Chroniques

par marc develey

S. Saketharaman (chant carnatique),
Vittal Ramamoorthy (violon) et Neyvelin Narayanan (mridangam)

Théâtre des Abbesses, Paris
- 24 mars 2012

Jeune musicien (né en 1982), S. Saketharaman impose déjà sur scène une présence qui laisse augurer de l’ascendant à venir d’un nom du chant carnatique. Une première composition permet à la voix de se chauffer, dans un âdi tâla (cycle rythmique à huit temps) marqué sur les seuls thâlî (temps forts), frappés du plat de la main sur la cuisse avec une étrange autorité. Sur un texte tamoul, les cinq degrés du râga Mohanam installent ce premier moment dans une atmosphère joyeuse, portée par les grandes envolées d’une voix souvent de velours et d’une belle réserve dans sa dynamique. Le violon de Vittal Ramamoorthy y apporte un contrepoint élégant, que ce soit dans les imitations de l’accompagnement ou dans un solo d’une enthousiasmante sobriété.

En âdî tâla toujours, le chanteur se lance alors dans une composition de Tyâgarâja, poète, chanteur et mystique tamoul du tournant du XVIIIe siècle.

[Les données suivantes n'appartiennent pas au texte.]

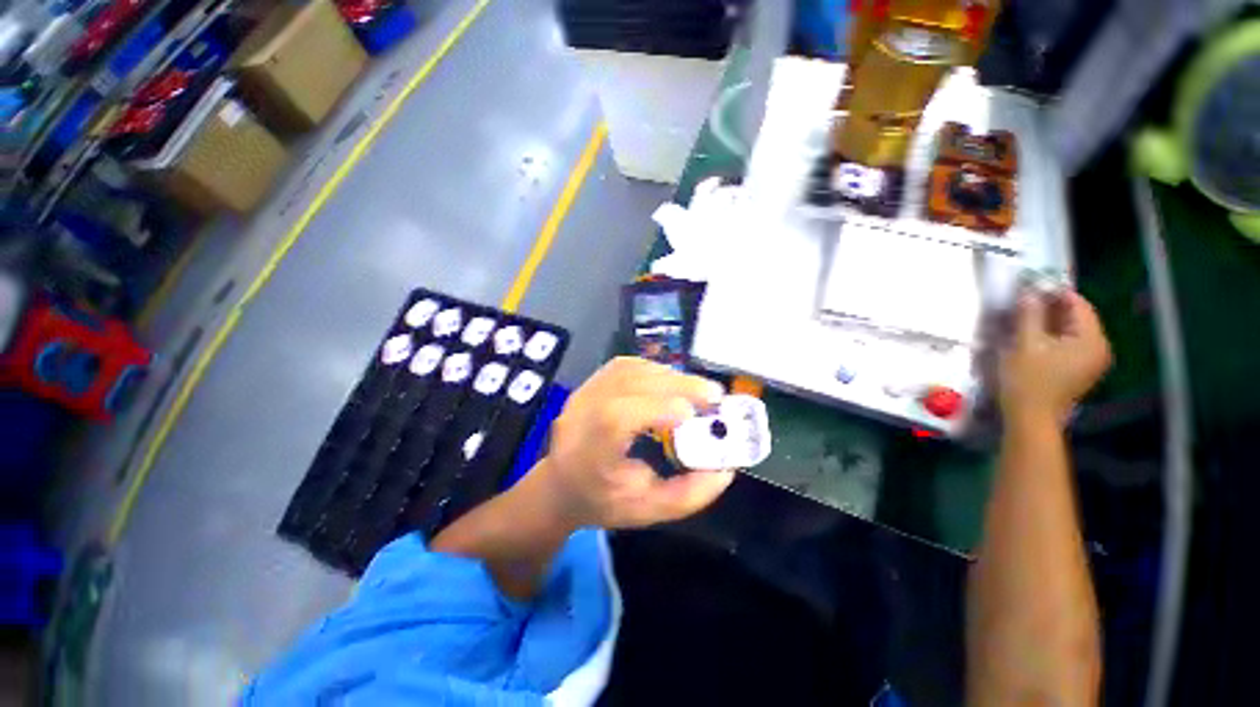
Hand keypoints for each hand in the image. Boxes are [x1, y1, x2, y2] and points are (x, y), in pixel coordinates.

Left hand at [537, 357, 735, 529]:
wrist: (560, 483)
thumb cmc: (602, 500)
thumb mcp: (647, 510)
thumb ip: (688, 494)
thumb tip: (726, 470)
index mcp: (589, 452)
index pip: (616, 416)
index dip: (655, 408)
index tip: (691, 414)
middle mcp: (581, 413)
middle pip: (628, 384)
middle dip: (675, 385)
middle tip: (714, 395)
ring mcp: (583, 393)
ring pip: (629, 370)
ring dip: (669, 375)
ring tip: (697, 389)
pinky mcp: (590, 383)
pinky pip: (625, 366)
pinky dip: (654, 369)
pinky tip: (672, 382)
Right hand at [1000, 290, 1111, 424]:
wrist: (1030, 418)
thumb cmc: (1028, 381)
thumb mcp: (1024, 344)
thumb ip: (1029, 315)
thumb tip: (1030, 291)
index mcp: (1092, 340)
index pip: (1078, 305)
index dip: (1055, 292)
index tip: (1031, 285)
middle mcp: (1099, 348)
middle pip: (1077, 317)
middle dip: (1052, 307)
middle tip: (1025, 300)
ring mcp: (1091, 361)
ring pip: (1071, 330)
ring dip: (1050, 321)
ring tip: (1025, 316)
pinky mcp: (1079, 370)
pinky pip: (1069, 343)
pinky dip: (1052, 335)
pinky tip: (1033, 336)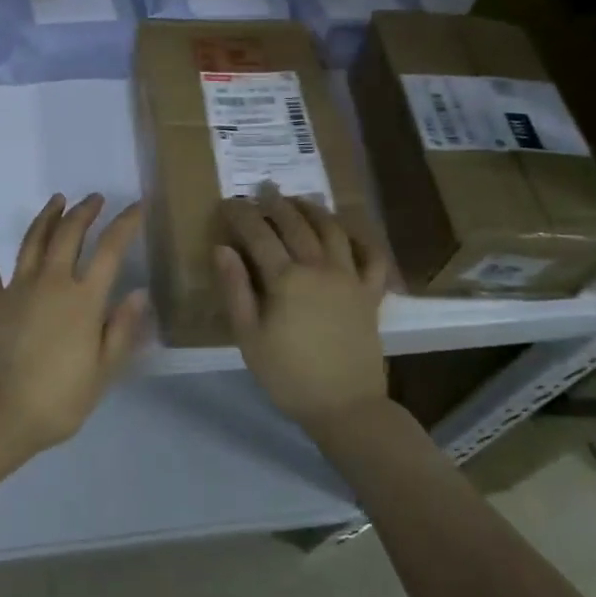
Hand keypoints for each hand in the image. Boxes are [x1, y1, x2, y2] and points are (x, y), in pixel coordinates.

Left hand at [0, 193, 148, 455]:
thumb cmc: (58, 399)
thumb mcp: (103, 371)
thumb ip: (122, 329)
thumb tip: (139, 292)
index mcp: (83, 300)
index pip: (110, 250)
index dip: (125, 224)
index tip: (136, 206)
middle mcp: (51, 283)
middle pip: (69, 235)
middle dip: (84, 211)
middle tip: (95, 199)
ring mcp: (17, 289)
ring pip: (33, 241)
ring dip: (47, 217)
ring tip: (58, 199)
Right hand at [215, 186, 389, 436]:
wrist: (345, 406)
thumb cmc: (288, 375)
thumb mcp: (249, 337)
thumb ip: (235, 289)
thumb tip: (223, 248)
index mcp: (286, 279)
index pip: (259, 234)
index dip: (241, 215)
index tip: (228, 203)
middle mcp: (320, 267)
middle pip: (296, 223)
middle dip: (276, 203)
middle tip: (263, 190)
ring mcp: (350, 278)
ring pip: (333, 230)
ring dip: (314, 210)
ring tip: (300, 200)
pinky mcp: (371, 294)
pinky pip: (372, 257)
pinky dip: (362, 239)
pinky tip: (350, 232)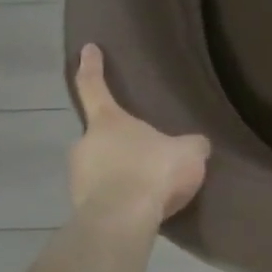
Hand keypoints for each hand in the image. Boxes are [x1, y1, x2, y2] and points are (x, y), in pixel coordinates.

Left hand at [69, 44, 210, 227]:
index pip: (94, 86)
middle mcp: (85, 144)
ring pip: (100, 168)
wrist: (121, 222)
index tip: (87, 48)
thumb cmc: (152, 172)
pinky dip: (119, 197)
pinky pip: (104, 195)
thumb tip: (194, 145)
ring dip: (119, 172)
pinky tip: (141, 208)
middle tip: (143, 151)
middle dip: (119, 141)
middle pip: (100, 135)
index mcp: (108, 121)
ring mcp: (78, 178)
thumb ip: (191, 145)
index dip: (91, 66)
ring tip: (147, 186)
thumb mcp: (189, 152)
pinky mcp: (81, 208)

Le râga Bindumalini – un râga peu usité et complexe, qui rappellerait une gamme mineure « orientalisée » – nous était rapidement présenté mezzo piano, avant de laisser place à une composition traversée d’explosions d’énergie et de traits virtuoses très réjouissants, en particulier au violon. Dans un tâla à cinq battements, une forme d’interlude haletant nous emmène rouler dans des explosions descendantes, abruptement arrêtées.

La composition principale du concert est délivrée dans le râga Kalyani, souvent joué dans les mariages. Sur un cycle à sept temps, elle confirme la présence du chanteur, d’une vibrante intensité dans les mouvements rapides, ainsi que la maîtrise incontestable du violoniste. Mais si le solo de ce dernier enchante, la présence en retrait du mridangam, dans le temps qui lui est offert, nous déçoit cependant.

En conclusion, une berceuse dédiée à Krishna Yadhava (ou possiblement Madhava), nous délivre en âdi tâlâ, dans un approprié râgâ Nilambari, usuel pour ce genre de musique, les souvenirs de soirs empesés de chaleur et de l’accalmie du jour. Un Tillana, pièce rythmique où des syllabes conventionnelles remplacent le poème associé dans d’autres compositions, referme dans une grande virtuosité ce sympathique moment.